Functional enrichment and immune infiltration analysis for anti-gastric cancer targets. (A) Venn diagram illustrated the intersection genes of Critical causative genes in gastric cancer and targets of Diosgenin. GC: gastric cancer. (B) Construct a protein-protein interaction network of Diosgenin in the treatment of gastric cancer using the STRING database. (C–F) The network plot displayed the importance of each gene evaluated using four algorithms (Matthews Correlation Coefficient (MCC), Maximum Neighborhood Component (MNC), Degree, and Closeness) in Cytoscape 3.10.1. Darker colors of nodes indicate greater importance of the gene. (G) Gene Ontology (GO) enrichment analysis (BP, biological process; CC, cellular component; MF, molecular function) of anti-gastric cancer targets. (H) Kyoto Encyclopedia of Genes and Genomes (KEGG) enrichment analysis of anti-gastric cancer targets. (I) Heatmap illustrated the correlation between anti-gastric cancer targets and 22 immune cells.

FIGURE 5

Differential expression and diagnostic efficacy for anti-gastric cancer targets. (A) Box plots showed the differential expression of anti-gastric cancer targets in tumor tissues and normal tissues.
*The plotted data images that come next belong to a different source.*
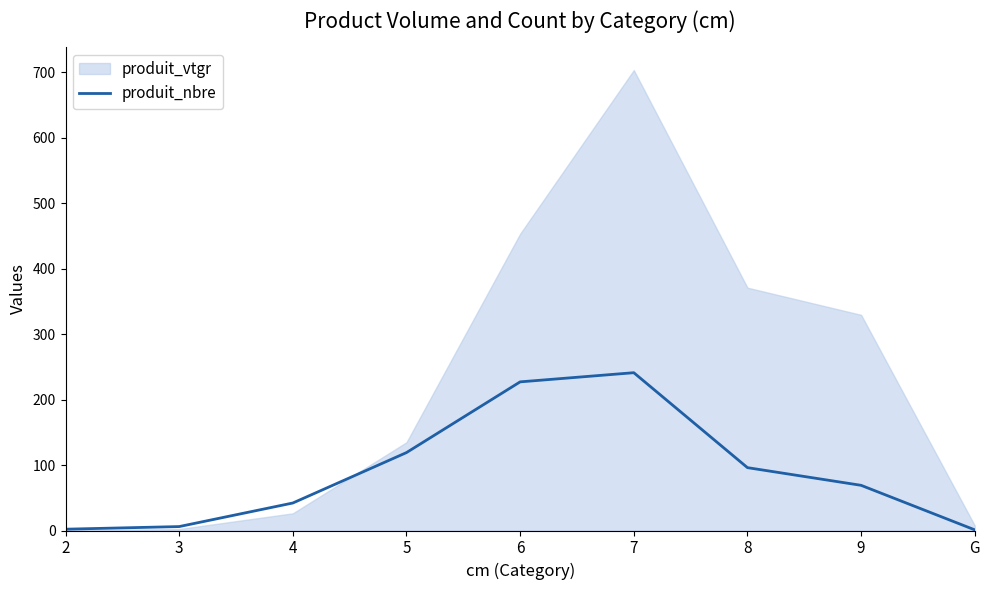

Count the number of values greater than 69.

4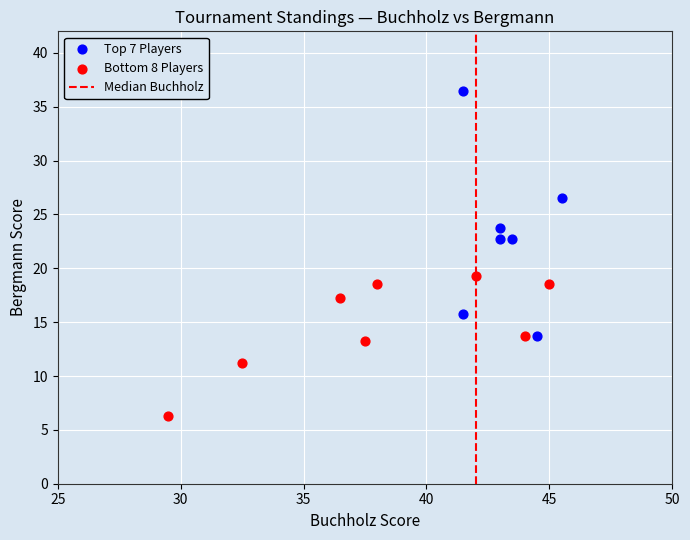

Which series reaches the minimum Y coordinate?

Bottom 8 Players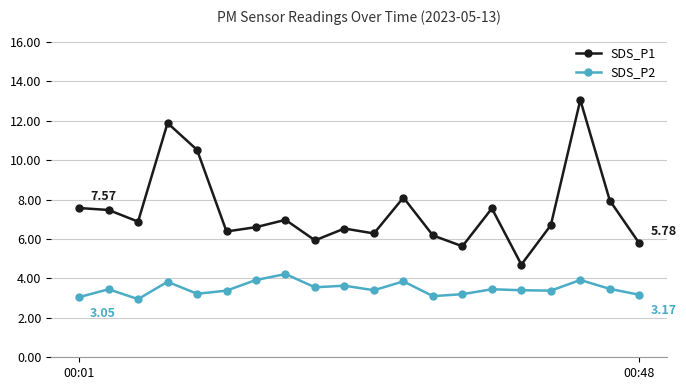

True or false: SDS_P1 and SDS_P2 intersect in this chart.

False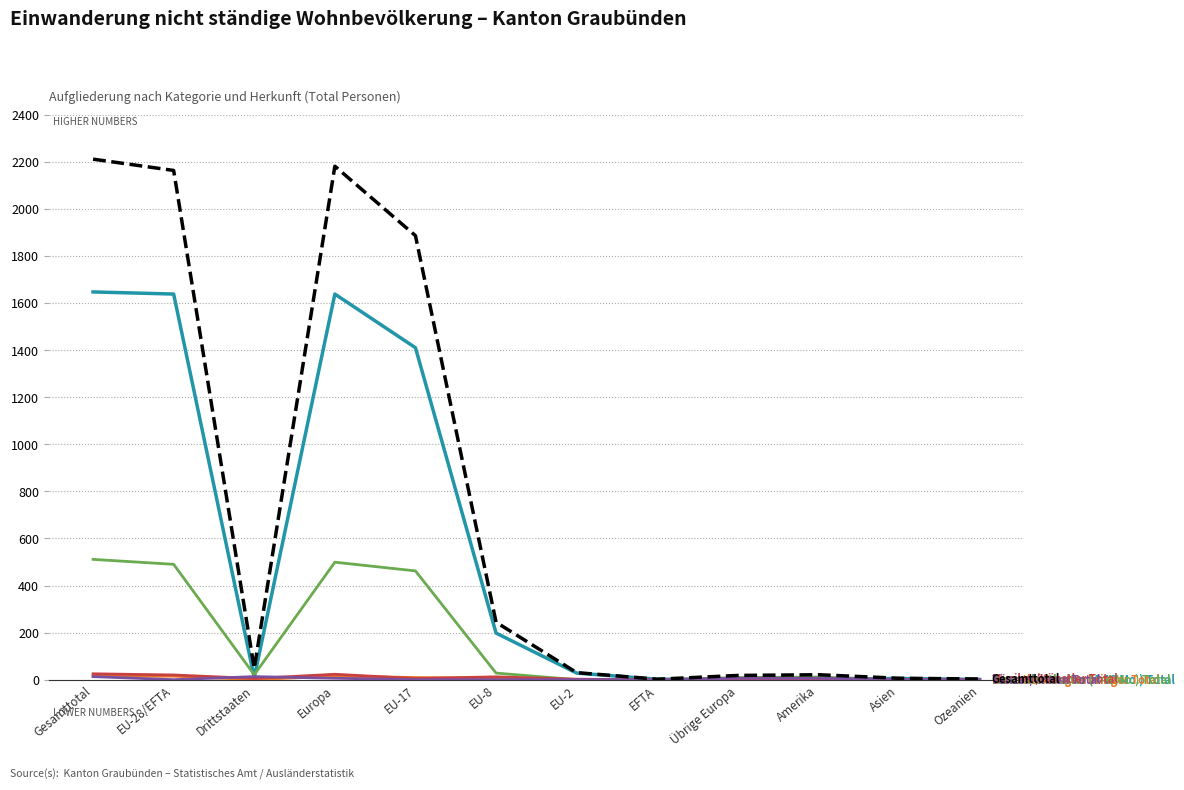

What is the maximum value shown in the chart?

2211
P value < 0.001***. (B) Receiver operating characteristic illustrated the diagnostic efficacy of anti-gastric cancer targets.

FIGURE 6

Summary-data-based Mendelian randomization analysis and single-gene gene set enrichment analysis. Locus zoom plot (A) and scatter plot (B) displayed causal effects between PLK1 and gastric cancer based on cis eQTLs from the eQTLGen consortium. Locus zoom plot (C) and scatter plot (D) displayed causal effects between PLK1 and gastric cancer based on cis eQTLs from the GTEx Consortium V8. Top 10 pathways significantly enriched in PLK1 high (E) and low (F) expression groups.

FIGURE 7

Single‐cell type expression in gastric tumor tissue for the anti-gastric cancer targets. (A) A total of 9 cell types were identified in normal and gastric cancer tissues. (B) Proportion of 9 cell types in normal and gastric cancer tissues. (C) Differential expression of the anti-gastric cancer targets of Diosgenin at the cell level in normal and gastric cancer tissues. (D) A total of 11 cell types were identified in gastric cancer tissues. (E) Specific expression of the anti-gastric cancer target of Diosgenin on cell types in gastric cancer tissues.

FIGURE 8

Molecular docking results of Diosgenin with anti-gastric cancer targets. (A) BLM. (B) CYP27B1. (C) CCNE1. (D) PLK4. (E) TTK. (F) CHEK1.

FIGURE 9

Diosgenin modulates the proliferation, migration, and invasive capabilities of GC cells. (A) Cell viability was measured using the CCK-8 assay. (B) Colony formation assays were performed to assess clonogenic potential. (C) Wound healing assays were used to evaluate cell migration. (D) Transwell assays were conducted to determine cell invasiveness. P value < 0.05*

FIGURE 10

Western blot was performed to detect the protein expression levels of MDM2, p53, and PLK1 in GC cells. (A) Western blot results of MDM2, p53. (B) Western blot results of PLK1. P value < 0.05*, P value < 0.001***.